Extract provided:
+===+
Fed.R.Civ.P. 54(d)(1). The term "costs," as used in Rule 54 "includes only the specific items enumerated in 28 U.S.C. § 1920." Whitfield v. Scully, 241 F.3d 264, 269 (2d Cir. 2001). Section 1920 provides six categories of expenses that may be taxed as costs in federal court: (1) fees of the clerk and marshal; (2) fees for transcripts necessarily obtained for use in the case; (3) fees for printing and witnesses; (4) fees for exemplification and copies necessarily obtained for use in the case; (5) docket fees under 28 U.S.C. § 1923; and (6) compensation of interpreters and court-appointed experts. 28 U.S.C. § 1920. Local Civil Rule 54.1 expands on § 1920 and sets forth what costs are taxable in more detail.
Upon motion, the Court may review the Clerk's taxation of costs. Fed.R.Civ.P. 54(d)(1). "The decision to award costs pursuant to Rule 54(d)(1) and Local Rule 54.1 `rests within the sound discretion of the district court.'" Dattner v. Conagra Foods, Inc., 458 F.3d 98, 100 (2d Cir. 2006) (quoting LoSacco v. City of Middletown, 71 F.3d 88, 92 (2d Cir. 1995)). Thus, a district court "reviews the clerk's taxation of costs by exercising its own discretion to `decide the cost question [it]self.'" Whitfield, 241 F.3d at 269 (quoting Farmer v. Arabian Am. Oil Co., 379 U.S. 227, 233 (1964)). However, an award of costs in favor of the prevailing party "`is the normal rule obtaining in civil litigation, not an exception.'" Adkins v. Gen. Motors Acceptance Corp., 363 F. App'x 97, 99 (2d Cir. 2010) (unpublished) (quoting Whitfield, 241 F.3d at 270). Thus, the burden is on the losing party to show that costs should not be imposed. Id.
+===+
The data:

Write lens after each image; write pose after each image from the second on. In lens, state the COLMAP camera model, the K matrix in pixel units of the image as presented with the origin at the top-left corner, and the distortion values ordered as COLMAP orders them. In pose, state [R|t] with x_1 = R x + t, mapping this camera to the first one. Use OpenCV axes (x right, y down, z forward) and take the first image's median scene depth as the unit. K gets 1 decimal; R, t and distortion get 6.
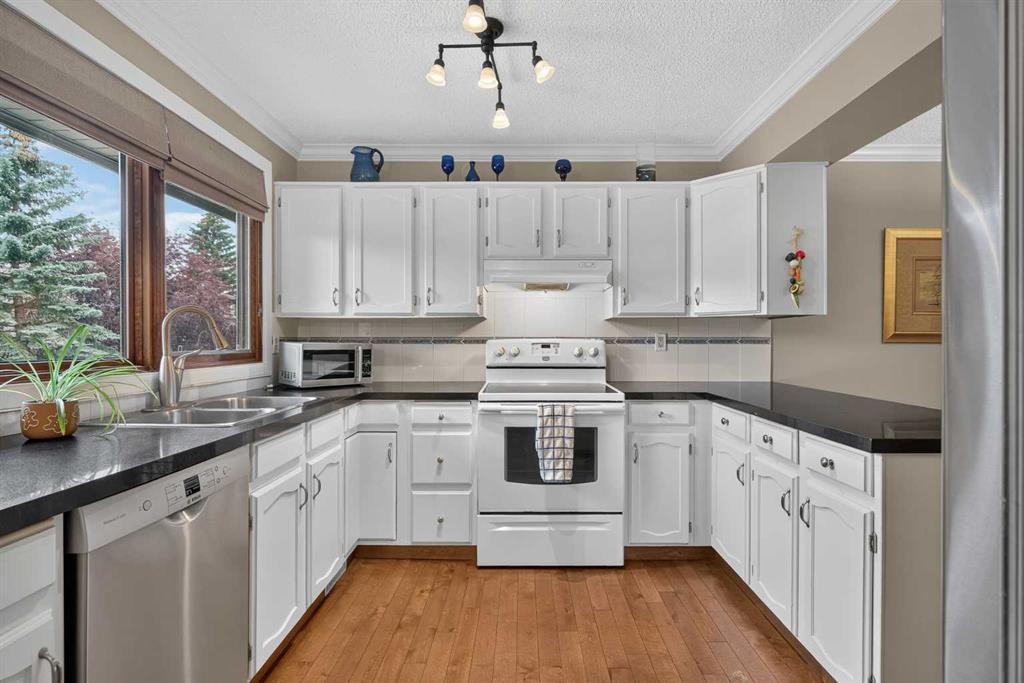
lens RADIAL K [[492.1, 0, 512.0], [0, 492.1, 341.5], [0, 0, 1]] dist [-0.000260, -0.000600]
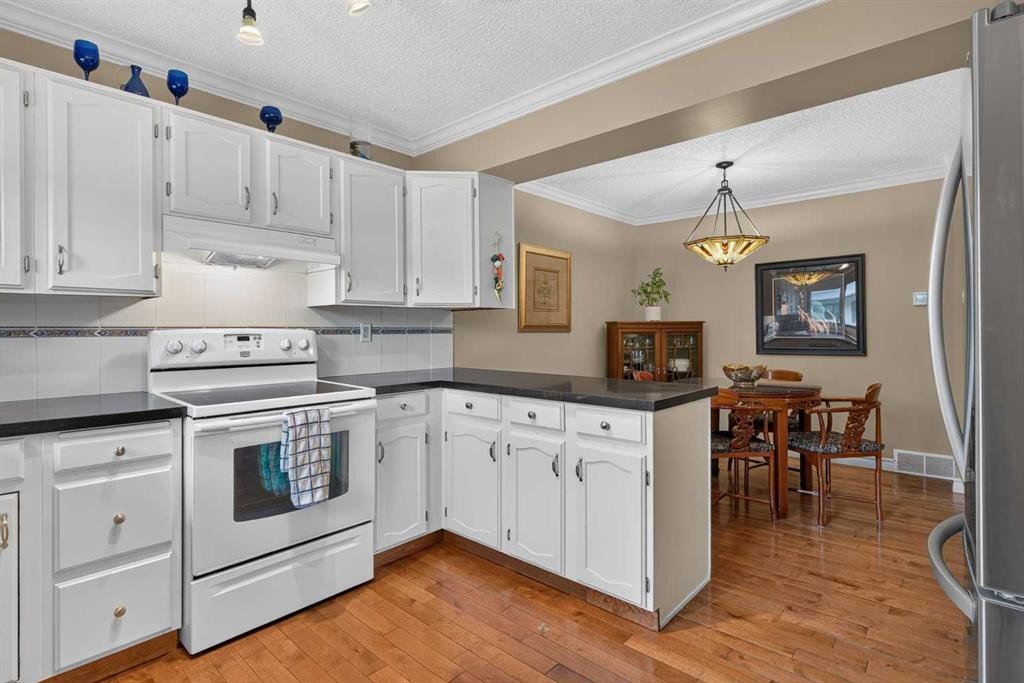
lens RADIAL K [[502.8, 0, 509.4], [0, 502.8, 331.4], [0, 0, 1]] dist [-0.001678, -0.001569]
pose [[0.667445, -0.004129, 0.744648, -0.285315], [0.005646, 0.999984, 0.000484, 0.000436], [-0.744638, 0.003881, 0.667457, 0.183481]]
+===+
Exercise details: Give again the stretch of the text on taxation of costs from "Fed.R.Civ.P. 54(d)(1). The" through "in more detail.", substituting "translators" for "interpreters". The material has no connection to the text on taxation of costs.

Final answer:
Fed.R.Civ.P. 54(d)(1). The term "costs," as used in Rule 54 "includes only the specific items enumerated in 28 U.S.C. § 1920." Whitfield v. Scully, 241 F.3d 264, 269 (2d Cir. 2001). Section 1920 provides six categories of expenses that may be taxed as costs in federal court: (1) fees of the clerk and marshal; (2) fees for transcripts necessarily obtained for use in the case; (3) fees for printing and witnesses; (4) fees for exemplification and copies necessarily obtained for use in the case; (5) docket fees under 28 U.S.C. § 1923; and (6) compensation of translators and court-appointed experts. 28 U.S.C. § 1920. Local Civil Rule 54.1 expands on § 1920 and sets forth what costs are taxable in more detail.